30 Oct 2015
You're projecting. Don't be a dick.
The day before my first drink, Sally Bodenhammer snuck a flask into the girls' locker room and passed it around. I stayed outside the circle, peeling off my sweaty gym strip, watching. Someone tried to hand the flask back to me. I shook my head. Shocker, Sally sneered.
Mrs. Felk was my favourite teacher. The thought of her walking into the locker room mid-guzzle was enough to keep my lips off that flask.
I wondered if Mrs. Felk had ever been in the teacher's lounge when my art teacher, Mr. Dash, was trashing me.
"Piper Crest? Stuck up? I don't see that, Corey."
"Eh. She's like the rest of the French Immersion snots when they find themselves in a mostly-English class. She thinks she's better."
"Corey. You're projecting. Don't be a dick. And PS, your fly is open."
She spins on her non-marking heel and disappears. Take that, asshole.
I made an excuse about needing to get to science and hand in an overdue assignment. I could tell by Sally's smirk that none of the girls believed me and would say so the minute I left. Fuck them.
Danny Stilleto said Justin Derby is mad at me. Mad at me? We don't even talk, Danny. Mad at me for what? I asked. I think you know, Piper. He made his voice deeper to deliver that last doozie and then walked away. Jesus. That sat in my gut like Cheeseburger Regret for the rest of the day. Teenagers are such assholes.
I couldn't stop imagining the taste of alcohol. When Mr. Starb called on me in Social, I had to pretend I hadn't heard. I wondered how long the girls stayed in that circle, if they missed 4th period, if they actually got drunk. I wondered if Mrs. Felk walked in, mentally purging her list of faves, clearing space on her top shelf. Choose me. See me. Know me.

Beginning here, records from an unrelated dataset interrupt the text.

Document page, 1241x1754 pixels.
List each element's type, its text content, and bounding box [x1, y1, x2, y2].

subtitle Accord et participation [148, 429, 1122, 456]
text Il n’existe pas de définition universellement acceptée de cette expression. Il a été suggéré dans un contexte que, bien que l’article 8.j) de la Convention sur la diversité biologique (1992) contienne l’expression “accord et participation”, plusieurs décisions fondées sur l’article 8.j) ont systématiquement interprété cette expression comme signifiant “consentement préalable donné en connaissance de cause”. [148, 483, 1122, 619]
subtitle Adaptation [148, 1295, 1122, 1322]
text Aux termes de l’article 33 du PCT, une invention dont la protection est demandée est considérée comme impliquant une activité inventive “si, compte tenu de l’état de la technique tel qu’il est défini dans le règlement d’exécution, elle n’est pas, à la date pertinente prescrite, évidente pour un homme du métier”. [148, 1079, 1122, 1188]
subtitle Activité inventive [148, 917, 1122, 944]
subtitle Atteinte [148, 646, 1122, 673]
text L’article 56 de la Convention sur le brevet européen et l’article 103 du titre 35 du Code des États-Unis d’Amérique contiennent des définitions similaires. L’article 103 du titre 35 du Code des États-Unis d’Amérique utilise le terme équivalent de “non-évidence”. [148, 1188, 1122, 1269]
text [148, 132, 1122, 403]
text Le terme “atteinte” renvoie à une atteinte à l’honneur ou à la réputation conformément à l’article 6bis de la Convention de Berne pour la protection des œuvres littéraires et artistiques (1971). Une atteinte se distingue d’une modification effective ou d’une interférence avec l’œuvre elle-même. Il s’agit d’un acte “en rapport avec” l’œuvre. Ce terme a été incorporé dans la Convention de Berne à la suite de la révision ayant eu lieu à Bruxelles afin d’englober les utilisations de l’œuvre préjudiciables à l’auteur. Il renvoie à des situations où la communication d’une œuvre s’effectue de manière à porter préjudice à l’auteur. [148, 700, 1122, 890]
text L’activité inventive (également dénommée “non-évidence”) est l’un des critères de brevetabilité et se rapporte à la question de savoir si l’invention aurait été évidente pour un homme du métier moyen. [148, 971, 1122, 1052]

Mrs. Pollick told my mom during second-term parent-teacher interviews in grade 7 that I seem lonely and quiet. She said to tell me that her door is open if I needed a friendly ear. I didn't know she even knew my name. I waited two years too long to take her up on that offer and now she's gone. Probably transferred to a school with kids who don't suffer from oily hair and deforming acne. Where the halls have no flasks.
When I opened my eyes that morning, I knew I'd find a way to taste alcohol before the sun set. Everyone said they were leaving the house at the same time. It was meant to be. Dad was taking Kerby to physio and then a movie. Mom asked if I wanted to come to Safeway. "Mom. Do I ever want to come to Safeway?" I was already sweating, playing it cool. Like it was just another day for a well-behaved teenager to sass her parentals.
I remember slowly opening the liquor cabinet in case it creaked even though I was alone. I remember not knowing if I should start with rum or vodka or if there was a special way to drink either one. I settled on rum. It smelled better.
I'm currently taking a course on shorty story writing. This piece is from my most recent assignment on plot and drift. It's not full or polished, but I had fun writing it and thought you might have fun with the reading part.